Brandon Q. Morris, pseudonym of Matthias Matting, born 26 August 1966 in Luckenwalde (East Germany), is a German writer of hard science-fiction.

Biography 

After completing his physics studies at the TU Dresden, Matting became an editor at a specialist publisher for computer magazines in Munich. In the following years he worked among other things. as editor for Computer Bild, Wirtschaftswoche, Focus and Heise-Verlag. In addition, he regularly published specialist books on various technical topics as well as several fiction novels. Matting also operated web portals for self-publishers and offered seminars for authors. From February 2015 to December 2017 he was chairman of the board of the German Self Publisher Association, which he co-founded. Under the pseudonym, he has also been a science fiction writer since 2017.

Book features
All of Morris' books have an afterword educational chapter about the subject matter (such as a celestial object like Enceladus or concept like black holes) that drives the plot of the book.

Awards 
 In 2011 Matthias Matting was one of the first winners of the derneuebuchpreis.de (dnbp), endowed with a total of 20,000 euros, in the non-fiction category for Travel to Fukushima.
 Skoutz Award 2019 in the Science Fiction category together with Cliff Allister for the novel Helium-3.
 Fantastik-Literaturpreis Seraph 2020 - nomination longlist “Best Independent Title” for the novel Das Triton-Desaster.

* Dataset entries:
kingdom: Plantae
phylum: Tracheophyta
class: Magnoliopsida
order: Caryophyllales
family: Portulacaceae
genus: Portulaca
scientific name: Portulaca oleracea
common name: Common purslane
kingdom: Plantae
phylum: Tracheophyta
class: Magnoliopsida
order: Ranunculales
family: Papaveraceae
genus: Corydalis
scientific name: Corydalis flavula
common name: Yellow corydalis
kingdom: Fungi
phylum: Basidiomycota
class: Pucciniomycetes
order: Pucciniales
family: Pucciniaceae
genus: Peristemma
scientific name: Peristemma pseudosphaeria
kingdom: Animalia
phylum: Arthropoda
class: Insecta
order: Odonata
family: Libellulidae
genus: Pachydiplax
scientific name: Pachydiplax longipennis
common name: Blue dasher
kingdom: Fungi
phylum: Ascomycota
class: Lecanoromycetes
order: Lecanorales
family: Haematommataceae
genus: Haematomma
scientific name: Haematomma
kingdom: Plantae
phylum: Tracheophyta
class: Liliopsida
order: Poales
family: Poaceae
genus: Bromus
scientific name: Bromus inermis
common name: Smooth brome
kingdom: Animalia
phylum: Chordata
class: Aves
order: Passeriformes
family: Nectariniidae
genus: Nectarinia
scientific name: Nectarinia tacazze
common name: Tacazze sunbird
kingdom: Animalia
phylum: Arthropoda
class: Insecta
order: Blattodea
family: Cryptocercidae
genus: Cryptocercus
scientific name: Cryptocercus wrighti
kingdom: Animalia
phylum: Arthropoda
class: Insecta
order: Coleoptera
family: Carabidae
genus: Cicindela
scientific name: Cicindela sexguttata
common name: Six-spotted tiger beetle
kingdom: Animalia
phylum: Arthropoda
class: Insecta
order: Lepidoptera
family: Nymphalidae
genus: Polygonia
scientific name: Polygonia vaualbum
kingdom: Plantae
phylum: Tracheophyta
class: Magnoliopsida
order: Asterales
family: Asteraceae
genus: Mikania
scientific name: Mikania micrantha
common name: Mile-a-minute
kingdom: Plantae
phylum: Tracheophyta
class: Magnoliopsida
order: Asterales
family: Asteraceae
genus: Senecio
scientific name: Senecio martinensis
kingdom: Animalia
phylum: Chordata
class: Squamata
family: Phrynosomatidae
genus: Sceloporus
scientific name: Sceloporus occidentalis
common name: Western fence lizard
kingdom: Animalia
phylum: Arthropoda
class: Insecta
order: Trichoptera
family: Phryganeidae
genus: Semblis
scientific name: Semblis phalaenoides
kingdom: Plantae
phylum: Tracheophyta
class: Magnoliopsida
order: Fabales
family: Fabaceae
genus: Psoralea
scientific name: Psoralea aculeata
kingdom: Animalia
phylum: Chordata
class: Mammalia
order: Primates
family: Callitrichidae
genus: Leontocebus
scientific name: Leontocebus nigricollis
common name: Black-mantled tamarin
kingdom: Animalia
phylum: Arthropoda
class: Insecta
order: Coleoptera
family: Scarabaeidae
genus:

* EXERCISE GOAL: Reproduce verbatim the part of the Brandon Q. Morris biography above starting at "Skoutz Award 2019" and ending at "novel Das Triton-Desaster.".

* THE ANSWER:
Skoutz Award 2019 in the Science Fiction category together with Cliff Allister for the novel Helium-3.
 Fantastik-Literaturpreis Seraph 2020 - nomination longlist “Best Independent Title” for the novel Das Triton-Desaster.